Translocation, Bioaccumulation and Environmental Effects of Graphene Materials in Plants

Abstract

Graphene is the most important and applied carbon nanomaterials nowadays. Plenty of graphene products are commercially available, including screen, battery, filter and cloth. With the increase of research, production, application and discharge of graphene based products, graphene would enter the environment and induce unwanted toxicity, which requires thorough investigations. Plants are the producer of biogeochemical cycle and provide the fundament of energy and material for the environment. In the past years, we used 13C labelled graphene as the tracer to investigate the translocation, bioaccumulation and environmental effects of graphene in plants. 13C-labled graphene oxide (GO) and reduced GO (RGO) were prepared by arc discharge method, followed by Hummer’s method and chemical reduction. 13C-labeled graphene was quantified by isotope ratio mass spectroscopy (IRMS). The results indicated that GO was restricted in the roots of plants and hardly migrated to the stem and leaves. On the other hand, RGO could translocate from roots to stems and leaves. GO was toxic to plant roots, indicated by the inhibited root elongation and the changed structure. The toxicity to root further led to the growth inhibition of whole plants.
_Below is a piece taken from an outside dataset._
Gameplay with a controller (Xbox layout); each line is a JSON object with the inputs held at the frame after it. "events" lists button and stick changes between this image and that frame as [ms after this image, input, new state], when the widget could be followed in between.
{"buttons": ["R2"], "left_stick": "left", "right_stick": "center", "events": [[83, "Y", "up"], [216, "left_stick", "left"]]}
However, GO did not change the photosynthesis parameters. In contrast, RGO showed much lower toxicity to plant roots. The accumulation of RGO in leaves led to the inhibition of photosynthesis. The ultrastructure of leaves did not change upon the exposure to RGO. In addition, due to the strong interaction of GO and soil, the soil cultivation of plants alleviated the toxic effects of GO comparing to that in water cultivation. The shape and size also regulated the toxicity of GO, where hydroxylated fullerene (spherical and smaller) had no toxicity to plants and migrated easier. Further, the toxicity of GO and RGO to plants was attributed to the oxidative stress in plants.